If you can draw 35 pounds, (like my lady can) may I suggest you start out drawing 26 or so? 
That way you can FOCUS on proper form. Forget speed now. 
Form.Form.Form


Start at ten yards.


Step by step

Stance...like a statue, straight up and rigid. Feet at shoulder width. Rear foot 4" out in front of front foot.
Nock an arrow
Turn head towards target. Holding your head high.
Keeping your fingers BEHIND the release (trigger) NEVER IN FRONT.
Draw the bow using a circular method kind of like turning a wheel. Elbow up and over.
Anchor your knuckle behind and under your ear into the pocket behind your jaw and press hard into the bone. DO NOT MOVE YOUR ANCHOR.

Lift bow to bring string to tip of nose.
Slightly lower bow shoulder by kicking the elbow out a little bit.
Relax bow hand. Let fingers relax.
The peep (if set properly) should align perfectly so you can see the entire front sight through it.

Set pin you want on the bulls eye. (first one on top for ten yards) 
Lay out release hand FLAT over the release (trigger)
Wrap hand over release.
While pulling your back muscles and while leaving your hand stiff you should release the arrow.

Keep bow up and watch the arrow all the way to the target.

That new Diamond is one bad-***** bow. The old Razor Edge BLOWS compared to it.


----------



## threetoe

Oh..
And for arrows may I suggest a half dozen to start with.
Beman 40's would be fine. Bass Pro has them for 40 bucks.
You can use them UNTIL you pass up 40 pounds draw. By then you'll need to get new arrows anyway.

The 400's you ordered WILL NEVER be right for you. NEVER

When you are drawing 45 pounds you'll want 600's.

The "spine" of the arrow is it's stiffness and resistance by bending to it's acceleration off the string. Too light of a spine could be dangerous. Too stiff and accuracy suffers.

Spine is measured by how "limp" the arrow is. A 300 is stiffer than a 400. A 400 is stiffer than a 500 etc.

At 24" draw, 30 pounds draw weight the proper "Spine" would be about .800
A 400 spine would NOT flex upon shot thereby "Sliding" through the air and be in consistent for accuracy.
----------------------------------------
Required action 1:
Retype all of the records below word for word, omitting the pictures.
Required action 2:
Extend the archery text beyond its final line.
The archery text has no connection to the records.
----------------------------------------
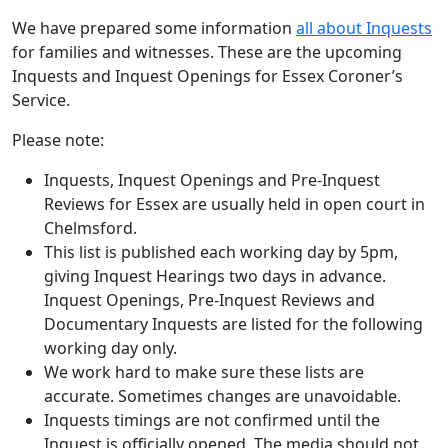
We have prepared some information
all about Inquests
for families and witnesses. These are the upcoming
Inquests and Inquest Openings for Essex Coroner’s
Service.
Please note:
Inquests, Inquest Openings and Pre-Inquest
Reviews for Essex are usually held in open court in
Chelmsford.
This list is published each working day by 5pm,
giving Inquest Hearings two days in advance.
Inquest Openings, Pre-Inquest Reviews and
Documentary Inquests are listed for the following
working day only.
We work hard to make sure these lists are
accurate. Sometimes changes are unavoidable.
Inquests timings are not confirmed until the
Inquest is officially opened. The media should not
----------------------------------------
Answer section 1:
We have prepared some information
all about Inquests
for families and witnesses. These are the upcoming
Inquests and Inquest Openings for Essex Coroner’s
Service.
Please note:
Inquests, Inquest Openings and Pre-Inquest
Reviews for Essex are usually held in open court in
Chelmsford.
This list is published each working day by 5pm,
giving Inquest Hearings two days in advance.
Inquest Openings, Pre-Inquest Reviews and
Documentary Inquests are listed for the following
working day only.
We work hard to make sure these lists are
accurate. Sometimes changes are unavoidable.
Inquests timings are not confirmed until the
Inquest is officially opened. The media should not

Answer section 2:
Now you just need to focus on your Form.


----------



## marpatmomma

THank you so much for all the info...the arrows are a done deal, they shipped out today, so I will have to send them back and get some more. SO I will be looking for 600's...answers that question  Now for the other question, how do I know what kind of field tip fits on the arrow I am wanting to purchase? or are they all a universal diameter? I am wanting 100 grains, I'm pretty sure about this, but I have no clue what the 5/16 and 7/32 etc. means. I do unfortunately have to buy the tips from Basspro as well because of the otherone's being placed on backorder and it was part of my package online deal of a 6 payment plan. Soooooo, that being said, which 100 grain field tip from bass pro goes on which arrows? or, like I asked, are they all the same diameter, and if they are, what does the other measurments mean (not the grain, but the actual " measurments)..thanks again...you gave some awesome advice! (tips on shooting and tips on the arrows):thumbs_up


----------



## NYSBowman

Every arrow maker has a spine chart. Go on their respective websites and take a look. The charts are pretty straightforward. IMO....always err on the stiff side if you're unsure.


----------



## mtnmutt

marpatmomma said:


> THank you so much for all the info...the arrows are a done deal, they shipped out today, so I will have to send them back and get some more. SO I will be looking for 600's...answers that question  Now for the other question, how do I know what kind of field tip fits on the arrow I am wanting to purchase? or are they all a universal diameter? I am wanting 100 grains, I'm pretty sure about this, but I have no clue what the 5/16 and 7/32 etc. means. I do unfortunately have to buy the tips from Basspro as well because of the otherone's being placed on backorder and it was part of my package online deal of a 6 payment plan. Soooooo, that being said, which 100 grain field tip from bass pro goes on which arrows? or, like I asked, are they all the same diameter, and if they are, what does the other measurments mean (not the grain, but the actual " measurments)..thanks again...you gave some awesome advice! (tips on shooting and tips on the arrows):thumbs_up


Glad someone got you the right spine for your setup.

tip size: It is the Outside diameter of your arrows' shaft. It is sometimes listed as O.D. Go to the manufacturer's web site and look up the arrow's OD. Fallback plan is to use one of those cheap plastic card gauges for measuring bolt and screw sizes. It has holes marked with the diameters 9/32, 17/64... etc. Stick the arrow shaft in the smallest hole the shaft will go into to.


----------



## threetoe

The inserts you glue into the front of the shaft come in different thread sizes. (female side)
The field tips (or broad heads) screw into these inserts. (male side).
Just like nuts and bolts.
5/16ths is a bit larger thread size than 9/32nds and so on.
The thread size of the inserts is found on the package they come in.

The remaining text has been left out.